→ Questions to answer:
a) Reproduce the article on why people lie word for word, in full.
b) Rewrite everything in the listing from the line containing "ォームであるTideは、1億2000万ドルの資金調達ラウン" down to the end of the listing, changing "Hellas" to "Verona" and leaving all else unchanged. Omit the pictures.

The Tribune - Spectrum



Sunday, January 9, 2000
Your Option


Why do people lie?
By Taru Bahl

HONESTY once used to be the barometer of a relationship. One could make mistakes, falter, lie under pressure but there was the confidence that if one bared one’s heart, one would be accepted and the relationship would get back on the rails. Not so today. Family counsellors advise errant spouses not to tell all. They can have hidden bank accounts or cheat, provided they make sure they don’t get caught. Self-gratification and fulfilment is an all encompassing objective and lies provide the perfect foil. As relationships become fickle and alternative lifestyles are flaunted, the dependence factor stands diminished. Habitual liars are no longer petrified of the consequences of ‘getting caught’, or the truth being revealed.

This is why the story of Harishchander sounds outdated. The very thought of a king relinquishing his entire kingdom to appease an angered sage whose meditation is unintentionally disrupted sounds foolish. His act of selling himself, his wife and son in order to raise guru dakshina evokes disbelief. What most of us miss is not the clean slate given by Lord Indra to the king on passing the ultimate test of truth and righteousness but the fact that his wife and son unhesitatingly joined him in his hour of need. They surrendered to his commitment irrespective of whether it made sense to them or not. This is the kind of loyalty a truthful person should evoke. If today we are not doing it, there is something intrinsically wrong with us and the society we are living in.

  The lesson Bill Clinton learnt from the Monica Lewinsky saga was that honesty and truth are double-edged swords. For seven months, Clinton skirted the issue, fabricating alibis and half-truths to get himself out of the mess. When he finally got caught, the headlines screamed: "Liar! Liar!"

→ Data records:
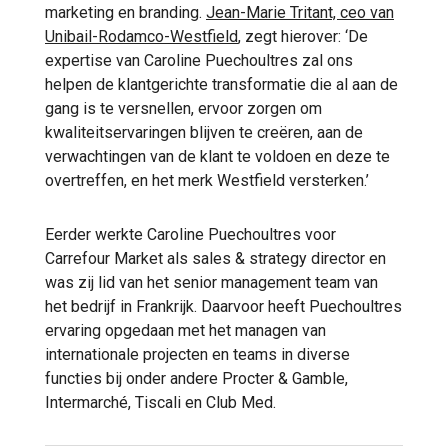
marketing en branding.
Jean-Marie Tritant, ceo van
Unibail-Rodamco-Westfield
, zegt hierover: ‘De
expertise van Caroline Puechoultres zal ons
helpen de klantgerichte transformatie die al aan de
gang is te versnellen, ervoor zorgen om
kwaliteitservaringen blijven te creëren, aan de
verwachtingen van de klant te voldoen en deze te
overtreffen, en het merk Westfield versterken.’
Eerder werkte Caroline Puechoultres voor
Carrefour Market als sales & strategy director en
was zij lid van het senior management team van
het bedrijf in Frankrijk. Daarvoor heeft Puechoultres
ervaring opgedaan met het managen van
internationale projecten en teams in diverse
functies bij onder andere Procter & Gamble,
Intermarché, Tiscali en Club Med.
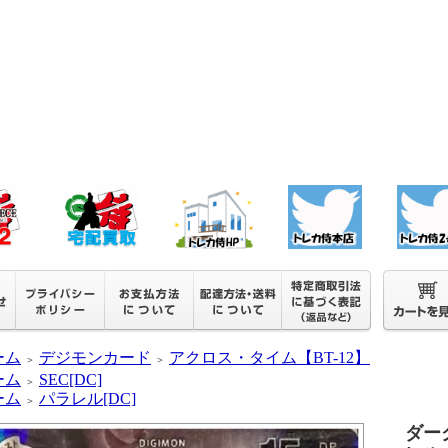
ーム
デジモンカード
アクロス・タイム【BT-12】
＞
＞
ーム
SEC[DC]
＞
ーム
パラレル[DC]
＞
ダー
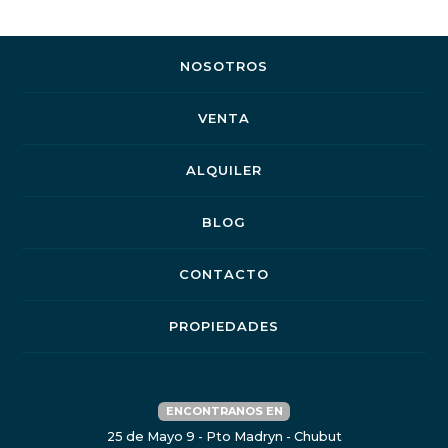
NOSOTROS
VENTA
ALQUILER
BLOG
CONTACTO
PROPIEDADES
ENCONTRANOS EN
25 de Mayo 9 - Pto Madryn - Chubut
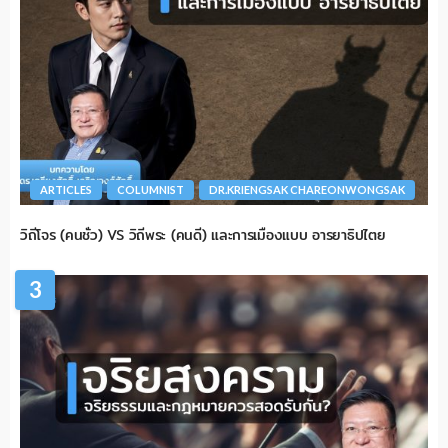
ARTICLES
COLUMNIST
DR.KRIENGSAK CHAREONWONGSAK
วิถีโจร (คนชั่ว) VS วิถีพระ (คนดี) และการเมืองแบบ อารยาธิปไตย
3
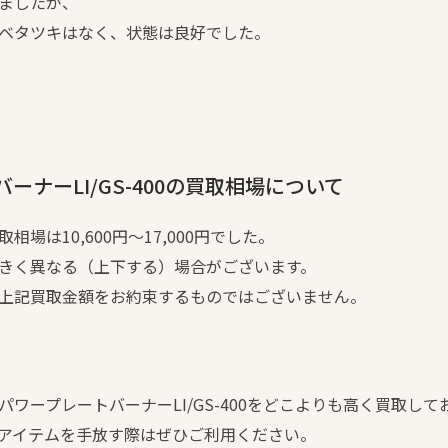
ましたが、
ベタツキはなく、状態は良好でした。
ナーLI/GS-400の買取相場について
場は10,600円～17,000円でした。
きく異なる（上下する）場合がございます。
上記買取金額をお約束するものではございません。
ワープレートバーナーLI/GS-400をどこよりも高く買取して
アイテムを手放す際はぜひご利用ください。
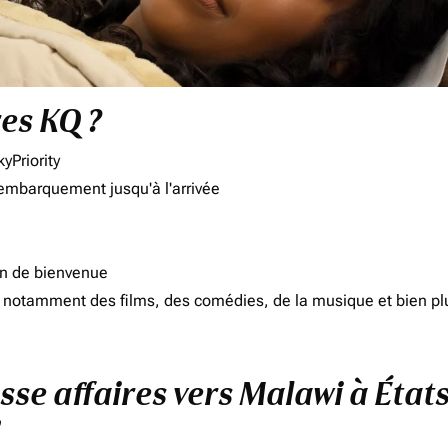
res KQ ?
yPriority
'embarquement jusqu'à l'arrivée
on de bienvenue
d, notamment des films, des comédies, de la musique et bien pl
asse affaires vers Malawi à État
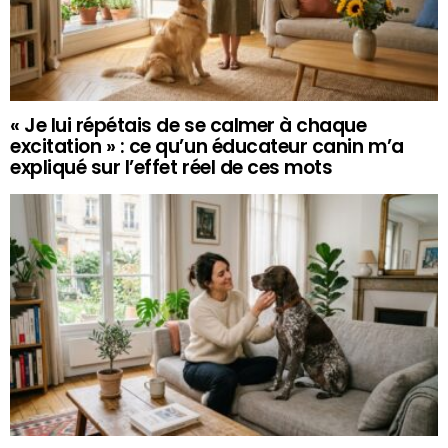
« Je lui répétais de se calmer à chaque
excitation » : ce qu’un éducateur canin m’a
expliqué sur l’effet réel de ces mots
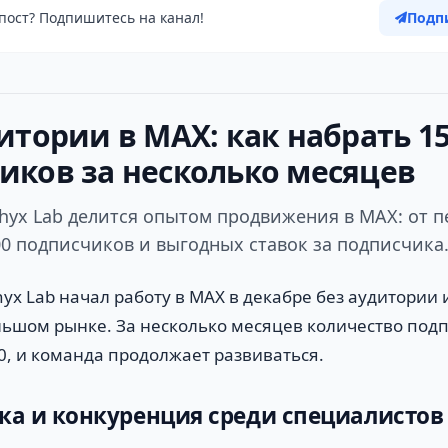
пост? Подпишитесь на канал!
Подп
итории в MAX: как набрать 1
иков за несколько месяцев
phyx Lab делится опытом продвижения в MAX: от 
00 подписчиков и выгодных ставок за подписчика
yx Lab начал работу в MAX в декабре без аудитории и
льшом рынке. За несколько месяцев количество под
0, и команда продолжает развиваться.
а и конкуренция среди специалистов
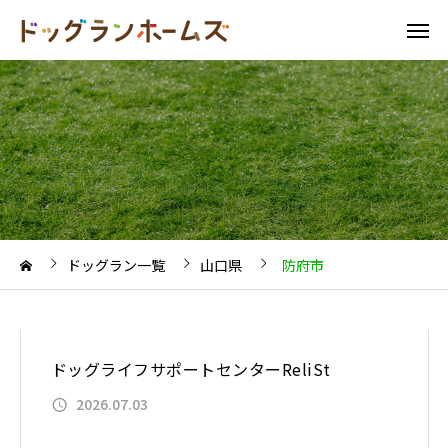
ドッグラン一覧
山口県
防府市
ドッグライフサポートセンターReliSt
2026.07.03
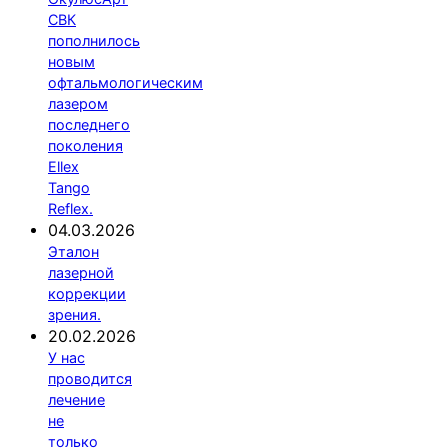
СВК
пополнилось
новым
офтальмологическим
лазером
последнего
поколения
Ellex
Tango
Reflex.
04.03.2026
Эталон
лазерной
коррекции
зрения.
20.02.2026
У нас
проводится
лечение
не
только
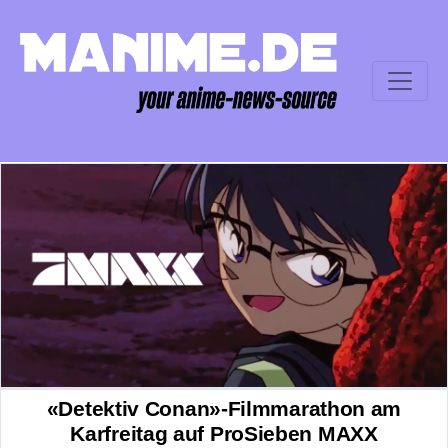
«Detektiv Conan»-Filmmarathon am
Karfreitag auf ProSieben MAXX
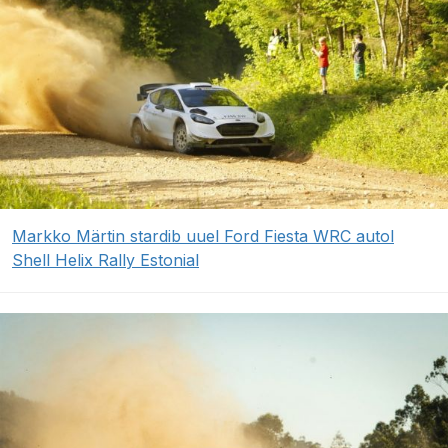
Markko Märtin stardib uuel Ford Fiesta WRC autol
Shell Helix Rally Estonial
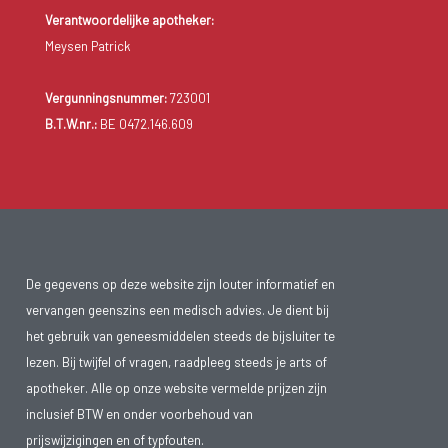
Verantwoordelijke apotheker:
Meysen Patrick
Vergunningsnummer:
723001
B.T.W.nr.:
BE 0472.146.609
De gegevens op deze website zijn louter informatief en
vervangen geenszins een medisch advies. Je dient bij
het gebruik van geneesmiddelen steeds de bijsluiter te
lezen. Bij twijfel of vragen, raadpleeg steeds je arts of
apotheker. Alle op onze website vermelde prijzen zijn
inclusief BTW en onder voorbehoud van
prijswijzigingen en of typfouten.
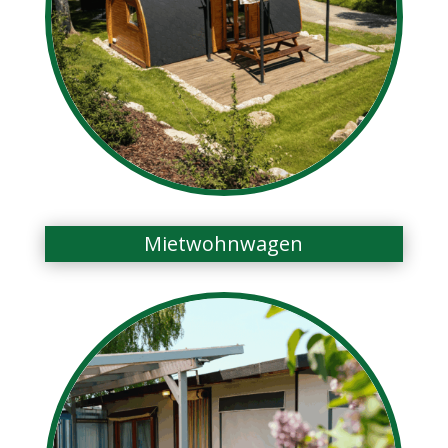
Mietwohnwagen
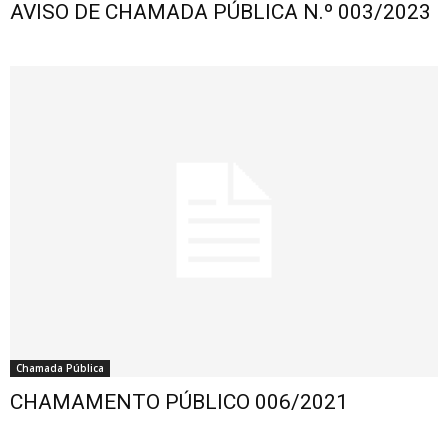
AVISO DE CHAMADA PÚBLICA N.º 003/2023
Chamada Pública
CHAMAMENTO PÚBLICO 006/2021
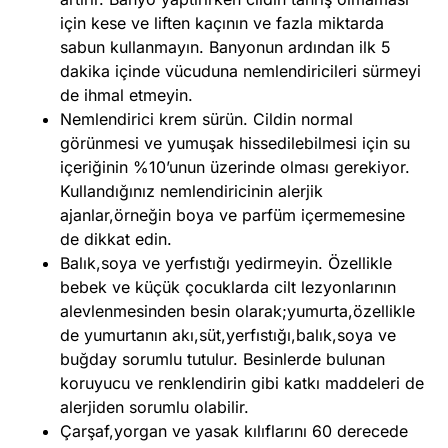
için kese ve liften kaçının ve fazla miktarda
sabun kullanmayın. Banyonun ardından ilk 5
dakika içinde vücuduna nemlendiricileri sürmeyi
de ihmal etmeyin.
Nemlendirici krem sürün. Cildin normal
görünmesi ve yumuşak hissedilebilmesi için su
içeriğinin %10’unun üzerinde olması gerekiyor.
Kullandığınız nemlendiricinin alerjik
ajanlar,örneğin boya ve parfüm içermemesine
de dikkat edin.
Balık,soya ve yerfıstığı yedirmeyin. Özellikle
bebek ve küçük çocuklarda cilt lezyonlarının
alevlenmesinden besin olarak;yumurta,özellikle
de yumurtanın akı,süt,yerfıstığı,balık,soya ve
buğday sorumlu tutulur. Besinlerde bulunan
koruyucu ve renklendirin gibi katkı maddeleri de
alerjiden sorumlu olabilir.
Çarşaf,yorgan ve yasak kılıflarını 60 derecede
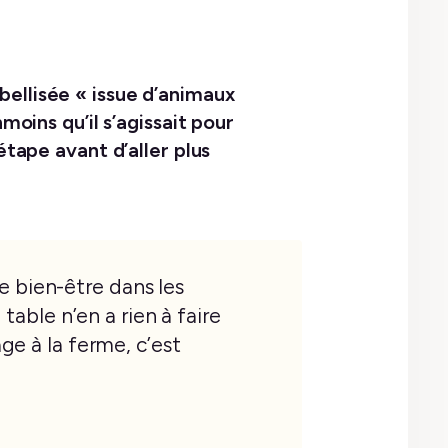
abellisée « issue d’animaux
oins qu’il s’agissait pour
tape avant d’aller plus
de bien-être dans les
table n’en a rien à faire
ge à la ferme, c’est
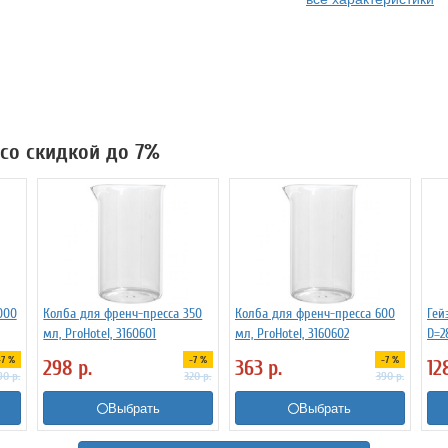
 со скидкой до 7%
000
Колба для френч-пресса 350
Колба для френч-пресса 600
Гей
мл, ProHotel, 3160601
мл, ProHotel, 3160602
D=2
2132
-7 %
-7 %
-7 %
298
р.
363
р.
12
90
р.
320
р.
390
р.
Выбрать
Выбрать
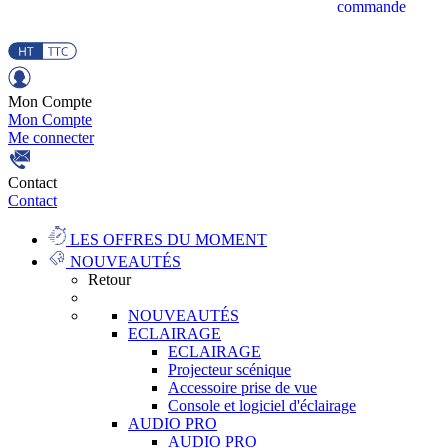
commande
Mon Compte
Mon Compte
Me connecter
Contact
Contact
LES OFFRES DU MOMENT
NOUVEAUTÉS
Retour
NOUVEAUTÉS
ECLAIRAGE
ECLAIRAGE
Projecteur scénique
Accessoire prise de vue
Console et logiciel d'éclairage
AUDIO PRO
AUDIO PRO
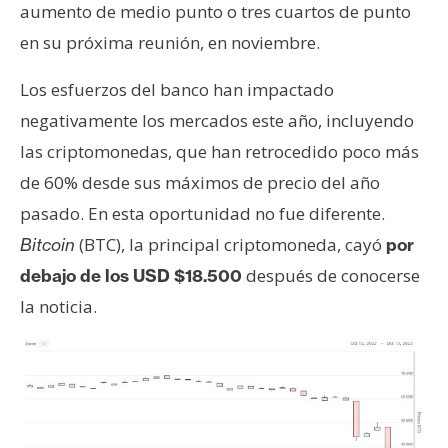
aumento de medio punto o tres cuartos de punto
en su próxima reunión, en noviembre.
Los esfuerzos del banco han impactado
negativamente los mercados este año, incluyendo
las criptomonedas, que han retrocedido poco más
de 60% desde sus máximos de precio del año
pasado. En esta oportunidad no fue diferente.
(BTC), la principal criptomoneda, cayó
Bitcoin
por
después de conocerse
debajo de los USD $18.500
la noticia.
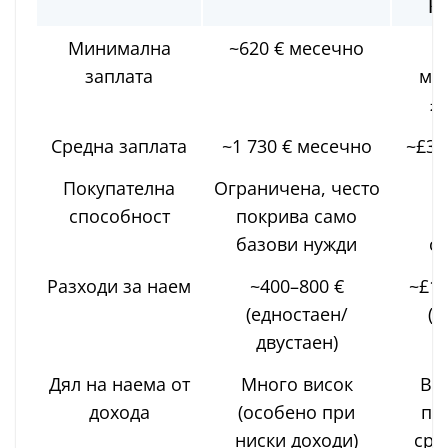
К
Минимална
~620 € месечно
заплата
ме
£1
Средна заплата
~1 730 € месечно
~£3 
Покупателна
Ограничена, често
П
способност
покрива само
п
базови нужди
с
Разходи за наем
~400–800 €
~£1 
(едностаен/
(е
двустаен)
Дял на наема от
Много висок
Вис
дохода
(особено при
по
ниски доходи)
сре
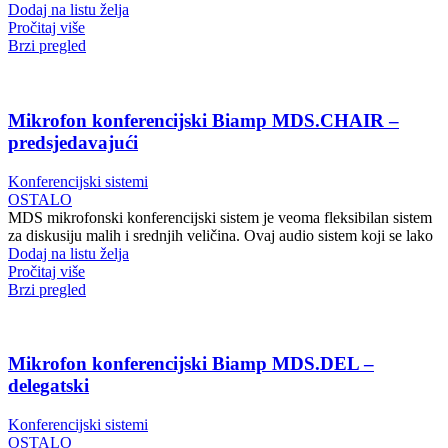
Dodaj na listu želja
Pročitaj više
Brzi pregled
Mikrofon konferencijski Biamp MDS.CHAIR –
predsjedavajući
Konferencijski sistemi
OSTALO
MDS mikrofonski konferencijski sistem je veoma fleksibilan sistem
za diskusiju malih i srednjih veličina. Ovaj audio sistem koji se lako
Dodaj na listu želja
Pročitaj više
Brzi pregled
Mikrofon konferencijski Biamp MDS.DEL –
delegatski
Konferencijski sistemi
OSTALO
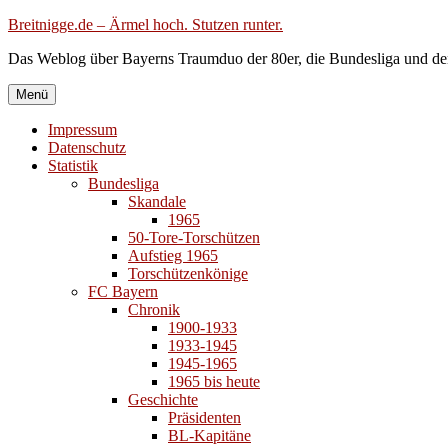
Zum
Breitnigge.de – Ärmel hoch. Stutzen runter.
Inhalt
Das Weblog über Bayerns Traumduo der 80er, die Bundesliga und de
springen
Menü
Impressum
Datenschutz
Statistik
Bundesliga
Skandale
1965
50-Tore-Torschützen
Aufstieg 1965
Torschützenkönige
FC Bayern
Chronik
1900-1933
1933-1945
1945-1965
1965 bis heute
Geschichte
Präsidenten
BL-Kapitäne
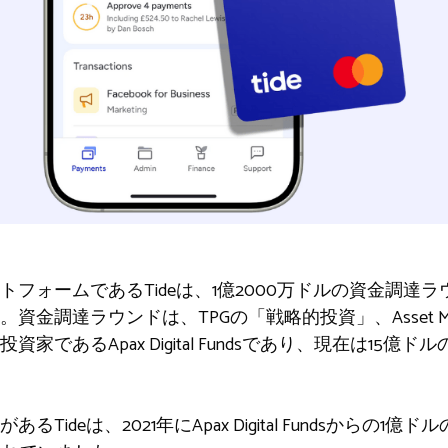
ォームであるTideは、1億2000万ドルの資金調達ラウン
調達ラウンドは、TPGの「戦略的投資」、Asset Managem
であるApax Digital Fundsであり、現在は15億ド
ideは、2021年にApax Digital Fundsからの1億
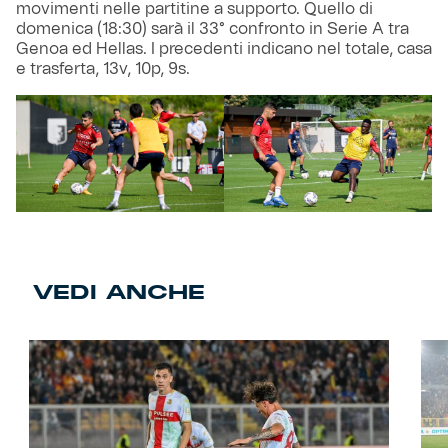
movimenti nelle partitine a supporto. Quello di
domenica (18:30) sarà il 33° confronto in Serie A tra
Genoa ed Hellas. I precedenti indicano nel totale, casa
e trasferta, 13v, 10p, 9s.
VEDI ANCHE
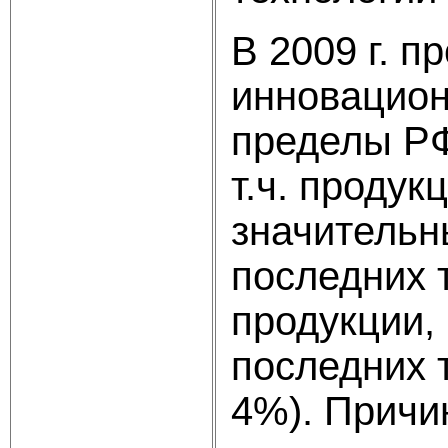
В 2009 г. 
инновацион
пределы РФ 
т.ч. проду
значительн
последних т
продукции,
последних тр
4%). Причи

→ Answers for the tasks:
a)
The Tribune - Spectrum



Sunday, January 9, 2000
Your Option


Why do people lie?
By Taru Bahl

HONESTY once used to be the barometer of a relationship. One could make mistakes, falter, lie under pressure but there was the confidence that if one bared one’s heart, one would be accepted and the relationship would get back on the rails. Not so today. Family counsellors advise errant spouses not to tell all. They can have hidden bank accounts or cheat, provided they make sure they don’t get caught. Self-gratification and fulfilment is an all encompassing objective and lies provide the perfect foil. As relationships become fickle and alternative lifestyles are flaunted, the dependence factor stands diminished. Habitual liars are no longer petrified of the consequences of ‘getting caught’, or the truth being revealed.

This is why the story of Harishchander sounds outdated. The very thought of a king relinquishing his entire kingdom to appease an angered sage whose meditation is unintentionally disrupted sounds foolish. His act of selling himself, his wife and son in order to raise guru dakshina evokes disbelief. What most of us miss is not the clean slate given by Lord Indra to the king on passing the ultimate test of truth and righteousness but the fact that his wife and son unhesitatingly joined him in his hour of need. They surrendered to his commitment irrespective of whether it made sense to them or not. This is the kind of loyalty a truthful person should evoke. If today we are not doing it, there is something intrinsically wrong with us and the society we are living in.

  The lesson Bill Clinton learnt from the Monica Lewinsky saga was that honesty and truth are double-edged swords. For seven months, Clinton skirted the issue, fabricating alibis and half-truths to get himself out of the mess. When he finally got caught, the headlines screamed: "Liar! Liar!"

b)
ォームであるTideは、1億2000万ドルの資金調達ラウン
調達ラウンドは、TPGの「戦略的投資」、Asset Managem
であるApax Digital Fundsであり、現在は15億ド
ideは、2021年にApax Digital Fundsからの1億
movimenti nelle partitine a supporto. Quello di
domenica (18:30) sarà il 33° confronto in Serie A tra
Genoa ed Verona. I precedenti indicano nel totale, casa
e trasferta, 13v, 10p, 9s.
VEDI ANCHE
В 2009 г. 
инновацион
пределы РФ 
т.ч. проду
значительн
последних т
продукции,
последних тр
4%). Причи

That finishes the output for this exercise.